EXERCISE BRIEF —
Copy out every line in the items below that contains the string "newSketch". Only matches with the same uppercase and lowercase letters count.

RECORDS PROVIDED —
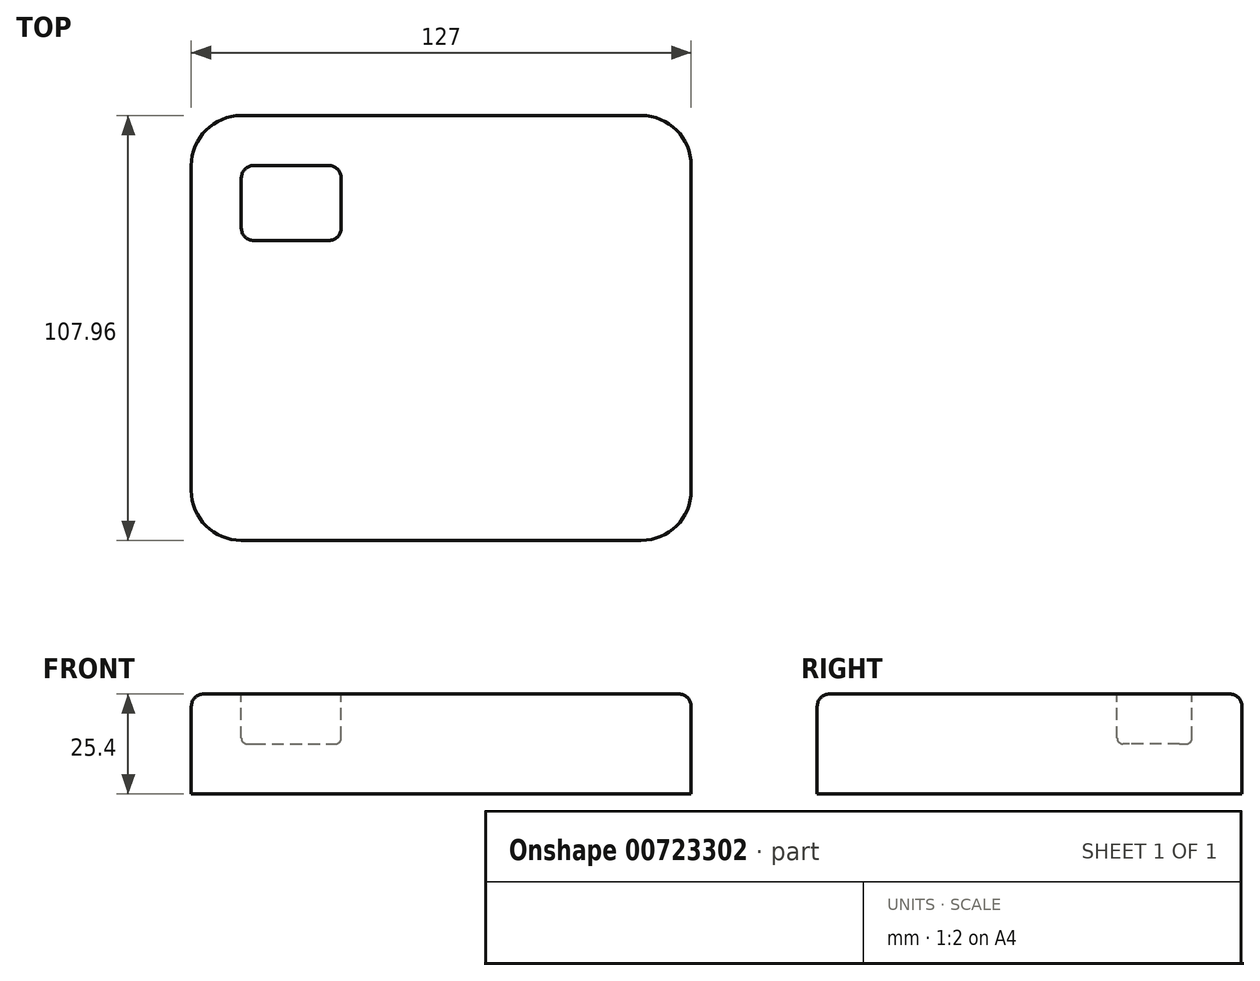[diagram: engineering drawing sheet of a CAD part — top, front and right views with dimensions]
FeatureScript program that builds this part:
annotation { "Feature Type Name" : "Feature", "Feature Type Description" : "" }
export const myFeature = defineFeature(function(context is Context, id is Id, definition is map)
    precondition{}
    {
        {
            var Q0;
            Q0=qCreatedBy(makeId("Top.planeOp"),FACE);
            var sketch = newSketch(context, id + "F0", { "sketchPlane" : qUnion([Q0])});
            skLineSegment(sketch, "E0.bottom", {"start": v(63.5, 53.98) * mm, "end": v(-63.5, 53.98) * mm});
            skLineSegment(sketch, "E0.top", {"start": v(63.5, -53.98) * mm, "end": v(-63.5, -53.98) * mm});
            skLineSegment(sketch, "E0.left", {"start": v(63.5, 53.98) * mm, "end": v(63.5, -53.98) * mm});
            skLineSegment(sketch, "E0.right", {"start": v(-63.5, 53.98) * mm, "end": v(-63.5, -53.98) * mm});
            skPoint(sketch, "E0.middle", {"position": v(0, 0) * mm});
            skSolve(sketch);
        }
        {
            var Q0;
            Q0=makeQuery(id+"F0.imprint","IMPRINT",FACE,{"disambiguationData":[TD([[makeQuery(id+"F0.imprint","IMPRINT",EDGE,{"derivedFrom":sQuery(id+"F0.wireOp",EDGE,"E0.bottom")}),1.0]])]});
            extrude(context, id + "F1", {"entities" : qUnion([Q0]), "depth" : 25.4 * mm});
        }
        {
            var Q0;
            Q0=makeQuery(id+"F1.opExtrude","CAP_FACE",FACE,{"disambiguationData":[OSD([sQuery(id+"F0.wireOp",EDGE,"E0.bottom"),sQuery(id+"F0.wireOp",EDGE,"E0.top"),sQuery(id+"F0.wireOp",EDGE,"E0.left"),sQuery(id+"F0.wireOp",EDGE,"E0.right")])],"isStart":false});
            var sketch = newSketch(context, id + "F2", { "sketchPlane" : qUnion([Q0])});
            skLineSegment(sketch, "E1.bottom", {"start": v(-50.8, 41.28) * mm, "end": v(-25.4, 41.28) * mm});
            skLineSegment(sketch, "E1.top", {"start": v(-50.8, 22.23) * mm, "end": v(-25.4, 22.23) * mm});
            skLineSegment(sketch, "E1.left", {"start": v(-50.8, 41.28) * mm, "end": v(-50.8, 22.23) * mm});
            skLineSegment(sketch, "E1.right", {"start": v(-25.4, 41.28) * mm, "end": v(-25.4, 22.23) * mm});
            skSolve(sketch);
        }
        {
            var Q0;
            Q0=makeQuery(id+"F2.imprint","IMPRINT",FACE,{"disambiguationData":[TD([[makeQuery(id+"F2.imprint","IMPRINT",EDGE,{"derivedFrom":sQuery(id+"F2.wireOp",EDGE,"E1.bottom")}),-1.0]])]});
            extrude(context, id + "F3", {"entities" : qUnion([Q0]), "operationType" : NewBodyOperationType.REMOVE, "oppositeDirection" : true, "depth" : 12.7 * mm});
        }
        {
            var Q0;
            Q0=makeQuery(id+"F3.boolean.opBoolean","COPY",EDGE,{"derivedFrom":makeQuery(id+"F3.opExtrude","SWEPT_EDGE",EDGE,{"disambiguationData":[OSD([sQuery(id+"F2.wireOp",EDGE,"E1.bottom"),sQuery(id+"F2.wireOp",EDGE,"E1.left")])]})});
            var Q1;
            Q1=makeQuery(id+"F3.boolean.opBoolean","COPY",EDGE,{"derivedFrom":makeQuery(id+"F3.opExtrude","SWEPT_EDGE",EDGE,{"disambiguationData":[OSD([sQuery(id+"F2.wireOp",EDGE,"E1.top"),sQuery(id+"F2.wireOp",EDGE,"E1.left")])]})});
            var Q2;
            Q2=makeQuery(id+"F3.boolean.opBoolean","COPY",EDGE,{"derivedFrom":makeQuery(id+"F3.opExtrude","SWEPT_EDGE",EDGE,{"disambiguationData":[OSD([sQuery(id+"F2.wireOp",EDGE,"E1.top"),sQuery(id+"F2.wireOp",EDGE,"E1.right")])]})});
            var Q3;
            Q3=makeQuery(id+"F3.boolean.opBoolean","COPY",EDGE,{"derivedFrom":makeQuery(id+"F3.opExtrude","SWEPT_EDGE",EDGE,{"disambiguationData":[OSD([sQuery(id+"F2.wireOp",EDGE,"E1.bottom"),sQuery(id+"F2.wireOp",EDGE,"E1.right")])]})});
            fillet(context, id + "F4", {"entities" : qUnion([Q0, Q1, Q2, Q3]), "radius" : 3.17 * mm, "tangentPropagation" : true, "allowEdgeOverflow" : false});
        }
        {
            var Q0;
            Q0=makeQuery(id+"F3.boolean.opBoolean","COPY",EDGE,{"derivedFrom":makeQuery(id+"F3.opExtrude","CAP_EDGE",EDGE,{"disambiguationData":[OSD([sQuery(id+"F2.wireOp",EDGE,"E1.top")])],"isStart":false})});
            fillet(context, id + "F5", {"entities" : qUnion([Q0]), "radius" : 1.52 * mm, "tangentPropagation" : true, "allowEdgeOverflow" : false});
        }
        {
            var Q0;
            Q0=makeQuery(id+"F1.opExtrude","SWEPT_EDGE",EDGE,{"disambiguationData":[OSD([sQuery(id+"F0.wireOp",EDGE,"E0.top"),sQuery(id+"F0.wireOp",EDGE,"E0.left")])]});
            var Q1;
            Q1=makeQuery(id+"F1.opExtrude","SWEPT_EDGE",EDGE,{"disambiguationData":[OSD([sQuery(id+"F0.wireOp",EDGE,"E0.bottom"),sQuery(id+"F0.wireOp",EDGE,"E0.left")])]});
            var Q2;
            Q2=makeQuery(id+"F1.opExtrude","SWEPT_EDGE",EDGE,{"disambiguationData":[OSD([sQuery(id+"F0.wireOp",EDGE,"E0.top"),sQuery(id+"F0.wireOp",EDGE,"E0.right")])]});
            var Q3;
            Q3=makeQuery(id+"F1.opExtrude","SWEPT_EDGE",EDGE,{"disambiguationData":[OSD([sQuery(id+"F0.wireOp",EDGE,"E0.bottom"),sQuery(id+"F0.wireOp",EDGE,"E0.right")])]});
            fillet(context, id + "F6", {"entities" : qUnion([Q0, Q1, Q2, Q3]), "radius" : 12.7 * mm, "tangentPropagation" : true, "allowEdgeOverflow" : false});
        }
        {
            var Q0;
            Q0=makeQuery(id+"F1.opExtrude","CAP_EDGE",EDGE,{"disambiguationData":[OSD([sQuery(id+"F0.wireOp",EDGE,"E0.top")])],"isStart":false});
            fillet(context, id + "F7", {"entities" : qUnion([Q0]), "radius" : 3.17 * mm, "tangentPropagation" : true, "allowEdgeOverflow" : false});
        }
    });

ANSWER TO THE EXERCISE —
            var sketch = newSketch(context, id + "F0", { "sketchPlane" : qUnion([Q0])});
            var sketch = newSketch(context, id + "F2", { "sketchPlane" : qUnion([Q0])});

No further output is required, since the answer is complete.